Personally, I would solve these two problems in the order I mentioned them, so I would first address the grouping problem. One way to group the data properly in this case would be to use double ranking like this:
WITH partitioned AS (
SELECT
*,
grp = ROW_NUMBER() OVER (PARTITION BY RequestID, ProductID ORDER BY TestDate)
- ROW_NUMBER() OVER (PARTITION BY RequestID, ProductID, OutcomeID ORDER BY TestDate)
FROM #ProductTests
)
, grouped AS (
SELECT
RequestID,
ProductID,
StartDate = MIN(TestDate),
OutcomeID
FROM partitioned
GROUP BY
RequestID,
ProductID,
OutcomeID,
grp
)
SELECT *
FROM grouped
;
This should give you the following output for your data sample:
RequestID ProductID StartDate OutcomeID
--------- --------- ---------- ---------
1 2 2005-01-21 10
1 2 2011-01-14 13
1 2 2011-08-10 15
1 2 2012-05-02 10
1 2 2012-11-08 17
Obviously, one thing is still missing, and it's EndDate, and now is the right time to care about it. Use ROW_NUMBER() once again, to rank the result set of the grouped CTE, then use the rankings in the join condition when joining the result set with itself (using an outer join):
WITH partitioned AS (
SELECT
*,
grp = ROW_NUMBER() OVER (PARTITION BY RequestID, ProductID ORDER BY TestDate)

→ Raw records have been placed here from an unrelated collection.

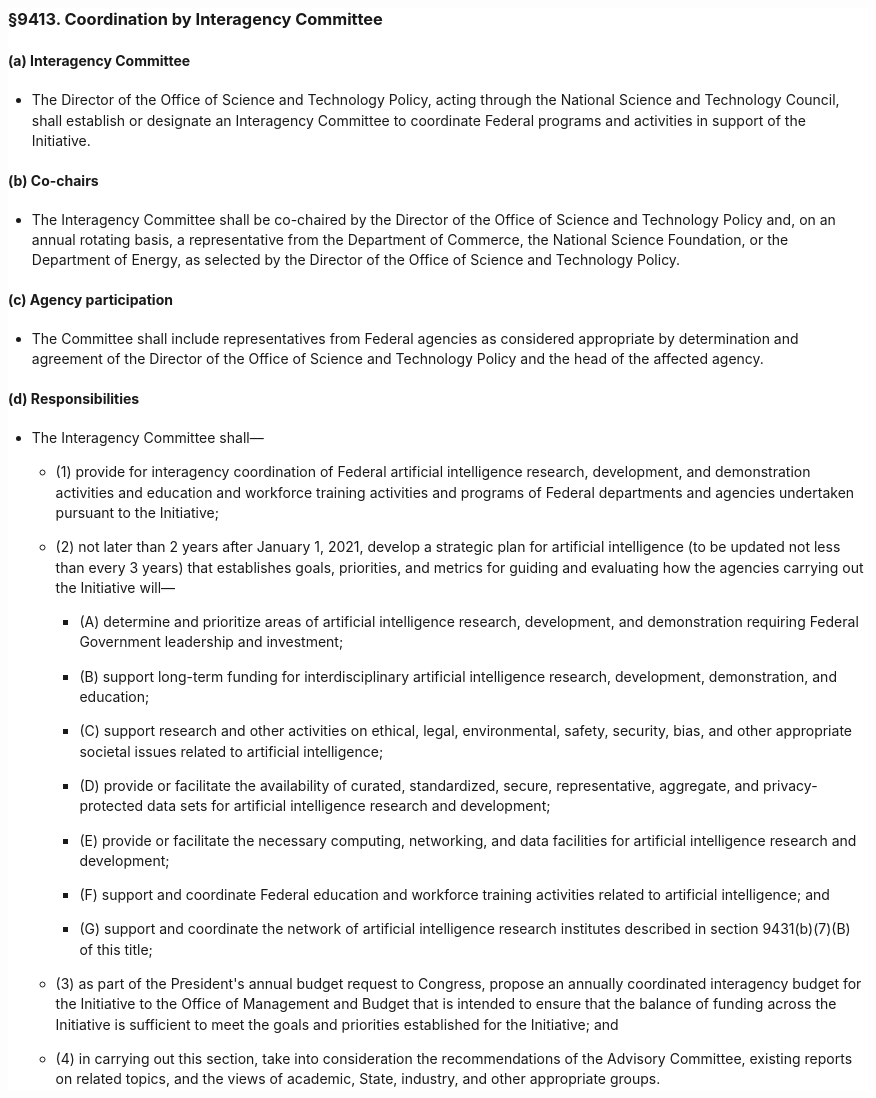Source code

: ### §9413. Coordination by Interagency Committee
#### (a) Interagency Committee
* The Director of the Office of Science and Technology Policy, acting through the National Science and Technology Council, shall establish or designate an Interagency Committee to coordinate Federal programs and activities in support of the Initiative.

#### (b) Co-chairs
* The Interagency Committee shall be co-chaired by the Director of the Office of Science and Technology Policy and, on an annual rotating basis, a representative from the Department of Commerce, the National Science Foundation, or the Department of Energy, as selected by the Director of the Office of Science and Technology Policy.

#### (c) Agency participation
* The Committee shall include representatives from Federal agencies as considered appropriate by determination and agreement of the Director of the Office of Science and Technology Policy and the head of the affected agency.

#### (d) Responsibilities
* The Interagency Committee shall—

  * (1) provide for interagency coordination of Federal artificial intelligence research, development, and demonstration activities and education and workforce training activities and programs of Federal departments and agencies undertaken pursuant to the Initiative;

  * (2) not later than 2 years after January 1, 2021, develop a strategic plan for artificial intelligence (to be updated not less than every 3 years) that establishes goals, priorities, and metrics for guiding and evaluating how the agencies carrying out the Initiative will—

    * (A) determine and prioritize areas of artificial intelligence research, development, and demonstration requiring Federal Government leadership and investment;

    * (B) support long-term funding for interdisciplinary artificial intelligence research, development, demonstration, and education;

    * (C) support research and other activities on ethical, legal, environmental, safety, security, bias, and other appropriate societal issues related to artificial intelligence;

    * (D) provide or facilitate the availability of curated, standardized, secure, representative, aggregate, and privacy-protected data sets for artificial intelligence research and development;

    * (E) provide or facilitate the necessary computing, networking, and data facilities for artificial intelligence research and development;

    * (F) support and coordinate Federal education and workforce training activities related to artificial intelligence; and

    * (G) support and coordinate the network of artificial intelligence research institutes described in section 9431(b)(7)(B) of this title;


  * (3) as part of the President's annual budget request to Congress, propose an annually coordinated interagency budget for the Initiative to the Office of Management and Budget that is intended to ensure that the balance of funding across the Initiative is sufficient to meet the goals and priorities established for the Initiative; and

  * (4) in carrying out this section, take into consideration the recommendations of the Advisory Committee, existing reports on related topics, and the views of academic, State, industry, and other appropriate groups.
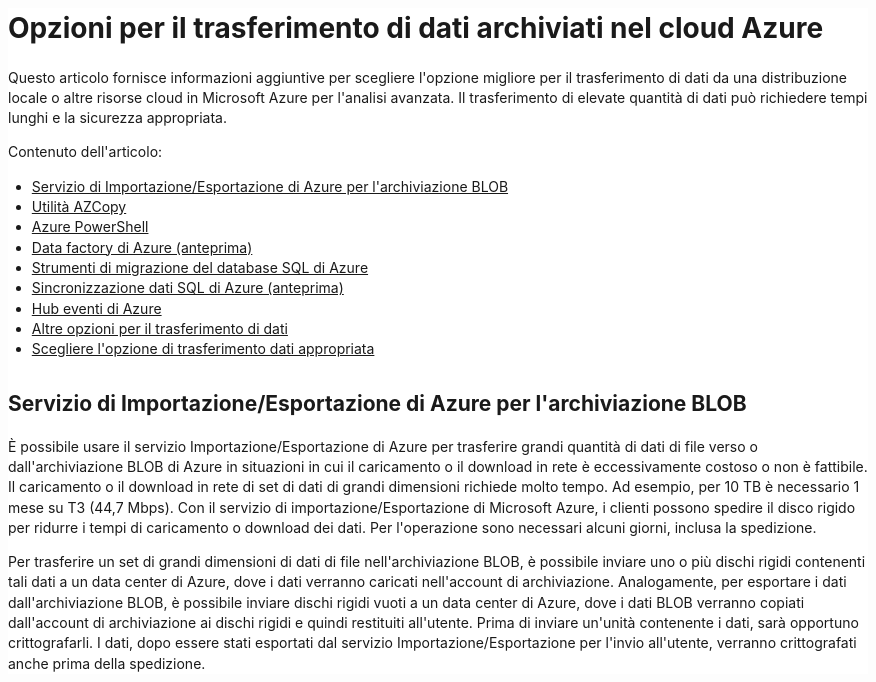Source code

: <properties 
	pageTitle="Opzioni per il trasferimento di dati archiviati nel cloud | Azure" 
	description="Informazioni aggiuntive per scegliere l'opzione migliore per il trasferimento di dati da distribuzioni locali o altre risorse cloud in Microsoft Azure per l'analisi avanzata." 
	services="data-factory, hdinsight, machine-learning, storage, sql-database" 
	documentationCenter="" 
	authors="cjgronlund" 
	manager="paulettm" 
	editor=""/>

<tags 
	ms.service="multiple" 
	ms.devlang="na" 
	ms.topic="article" 
	ms.tgt_pltfrm="na" 
	ms.workload="big-data" 
	ms.date="01/07/2014" 
	ms.author="cgronlun"/>

# Opzioni per il trasferimento di dati archiviati nel cloud Azure

Questo articolo fornisce informazioni aggiuntive per scegliere l'opzione migliore per il trasferimento di dati da una distribuzione locale o altre risorse cloud in Microsoft Azure per l'analisi avanzata. Il trasferimento di elevate quantità di dati può richiedere tempi lunghi e la sicurezza appropriata. 

Contenuto dell'articolo:

* [Servizio di Importazione/Esportazione di Azure per l'archiviazione BLOB](#blob)
* [Utilità AZCopy](#azcopy-utility)
* [Azure PowerShell](#ps)
* [Data factory di Azure (anteprima)](#data-factory)
* [Strumenti di migrazione del database SQL di Azure](#tools)
* [Sincronizzazione dati SQL di Azure (anteprima)](#data-sync)
* [Hub eventi di Azure](#event-hubs)
* [Altre opzioni per il trasferimento di dati](#other)
* [Scegliere l'opzione di trasferimento dati appropriata](#choose)


## Servizio di Importazione/Esportazione di Azure per l'archiviazione BLOB

È possibile usare il servizio Importazione/Esportazione di Azure per trasferire grandi quantità di dati di file verso o dall'archiviazione BLOB di Azure in situazioni in cui il caricamento o il download in rete è eccessivamente costoso o non è fattibile. Il caricamento o il download in rete di set di dati di grandi dimensioni richiede molto tempo. Ad esempio, per 10 TB è necessario 1 mese su T3 (44,7 Mbps). Con il servizio di importazione/Esportazione di Microsoft Azure, i clienti possono spedire il disco rigido per ridurre i tempi di caricamento o download dei dati. Per l'operazione sono necessari alcuni giorni, inclusa la spedizione. 

Per trasferire un set di grandi dimensioni di dati di file nell'archiviazione BLOB, è possibile inviare uno o più dischi rigidi contenenti tali dati a un data center di Azure, dove i dati verranno caricati nell'account di archiviazione. Analogamente, per esportare i dati dall'archiviazione BLOB, è possibile inviare dischi rigidi vuoti a un data center di Azure, dove i dati BLOB verranno copiati dall'account di archiviazione ai dischi rigidi e quindi restituiti all'utente. Prima di inviare un'unità contenente i dati, sarà opportuno crittografarli. I dati, dopo essere stati esportati dal servizio Importazione/Esportazione per l'invio all'utente, verranno crittografati anche prima della spedizione.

- ROW_NUMBER() OVER (PARTITION BY RequestID, ProductID, OutcomeID ORDER BY TestDate)
FROM #ProductTests
)
, grouped AS (
SELECT
RequestID,
ProductID,
StartDate = MIN(TestDate),
OutcomeID,
rnk = ROW_NUMBER() OVER (PARTITION BY RequestID, ProductID ORDER BY MIN(TestDate))
FROM partitioned
GROUP BY
RequestID,
ProductID,
OutcomeID,
grp
)
SELECT
g1.RequestID,
g1.ProductID,
g1.StartDate,
g2.StartDate AS EndDate,
g1.OutcomeID
FROM grouped g1
LEFT JOIN grouped g2
ON g1.RequestID = g2.RequestID
AND g1.ProductID = g2.ProductID
AND g1.rnk = g2.rnk - 1
;
You can try this query at SQL Fiddle to verify that it returns the output you are after.